DisCo: Combining Disassemblers for Improved Performance

2021 
Malware infects thousands of systems globally each day causing millions of dollars in damages. Which disassembler should a malware analyst choose in order to get the most accurate disassembly and be able to detect, analyze and defuse malware quickly? There is no clear answer to this question: (a) the performance of disassemblers varies across configurations, and (b) most prior work on disassemblers focuses on benign software and the x86 CPU architecture. In this work, we take a different approach and ask: why not use all the disassemblers instead of picking one?

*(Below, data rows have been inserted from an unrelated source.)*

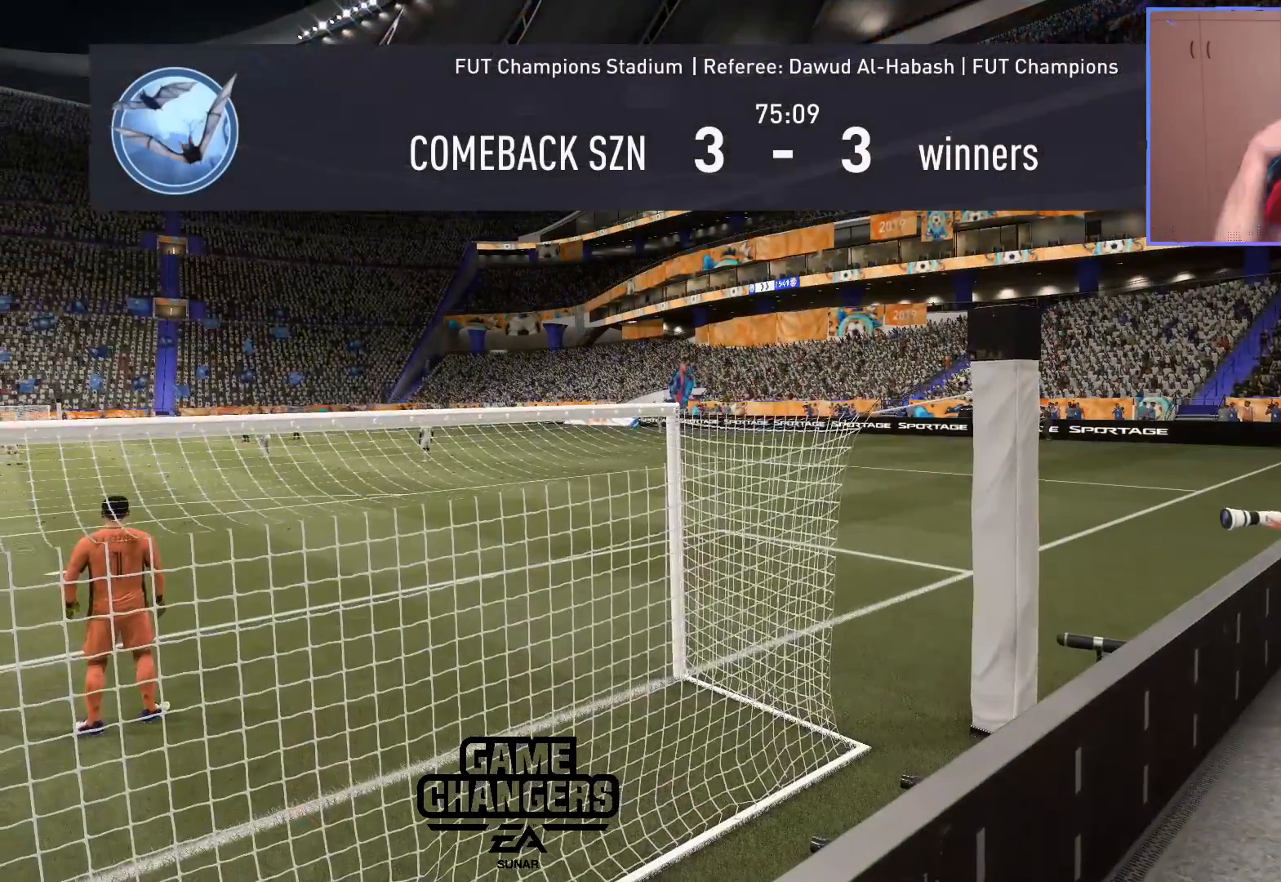
{"buttons": [], "left_stick": "center", "right_stick": "center", "events": []}
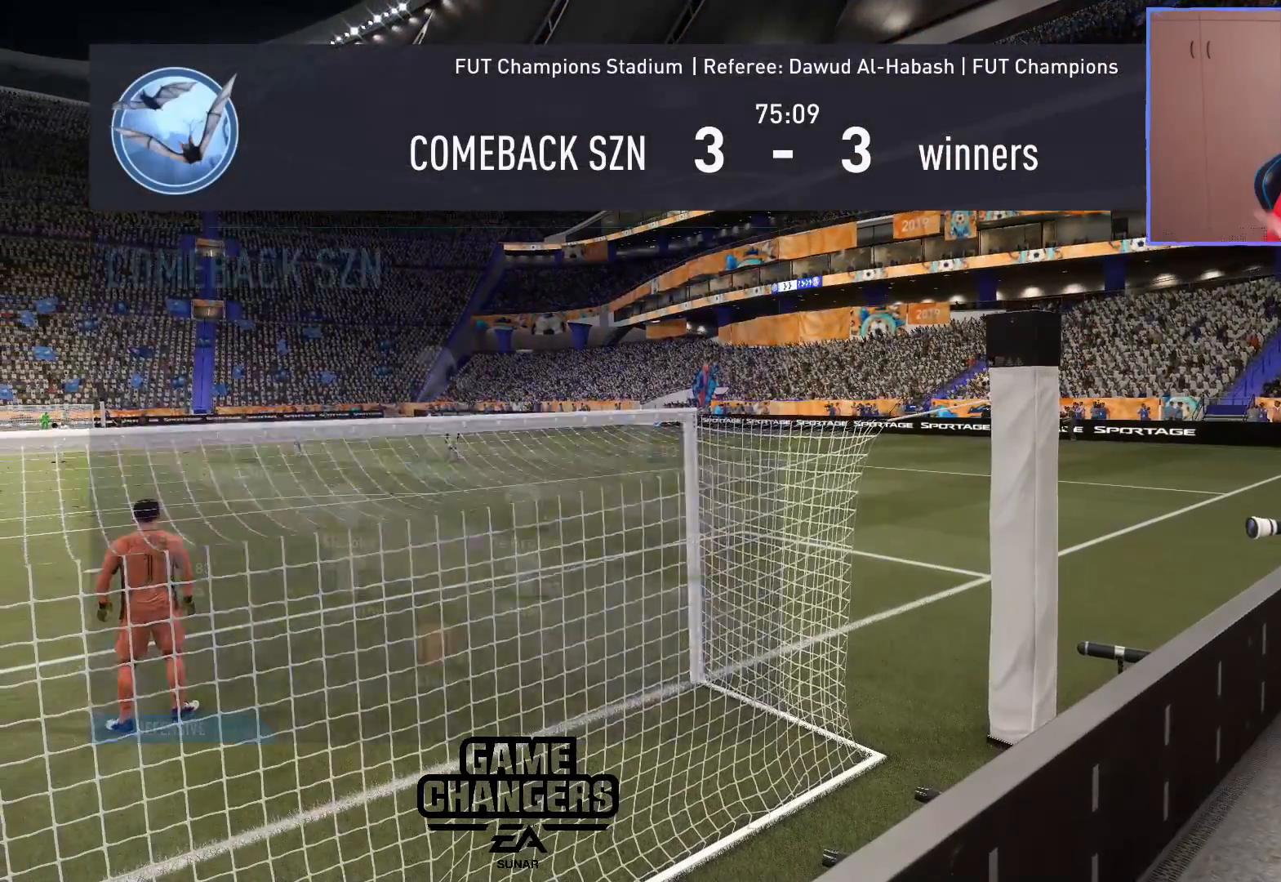
{"buttons": [], "left_stick": "center", "right_stick": "center", "events": []}
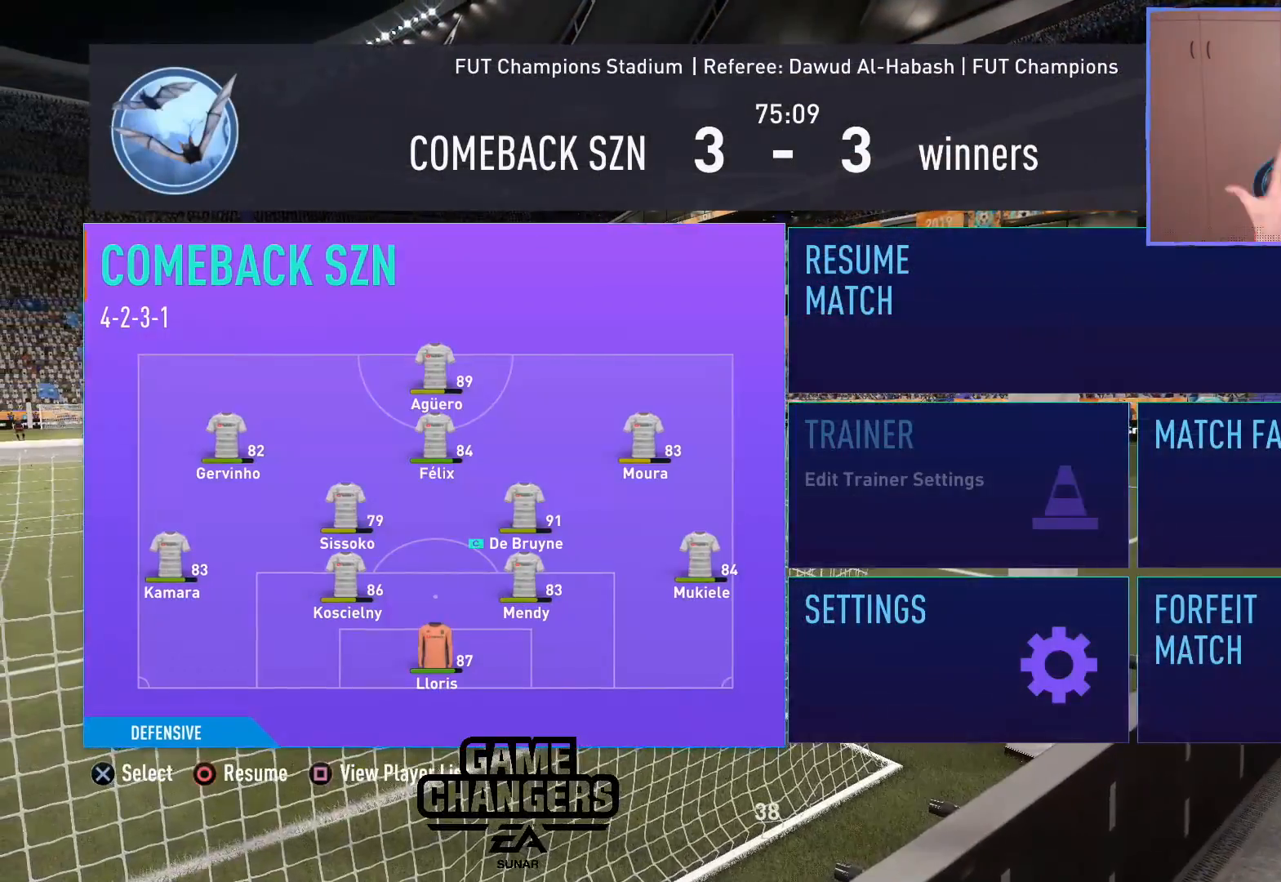
{"buttons": [], "left_stick": "center", "right_stick": "center", "events": []}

We present DisCo, a novel and effective approach to harness the collective capability of a group of disassemblers combining their output into an ensemble consensus. We develop and evaluate our approach using 1760 IoT malware binaries compiled with different compilers and compiler options for the ARM and MIPS architectures. First, we show that DisCo can combine the collective wisdom of disassemblers effectively. For example, our approach outperforms the best contributing disassembler by as much as 17.8% in the F1 score for function start identification for MIPS binaries compiled using GCC with O3 option. Second, the collective wisdom of the disassemblers can be brought back to improve each disassembler. As a proof of concept, we show that byte-level signatures identified by DisCo can improve the performance of Ghidra by as much as 13.6% in terms of the F1 score. Third, we quantify the effect of the architecture, the compiler, and the compiler options on the performance of disassemblers. Finally, the systematic evaluation within our approach led to a bug discovery in Ghidra v9.1, which was acknowledged by the Ghidra team.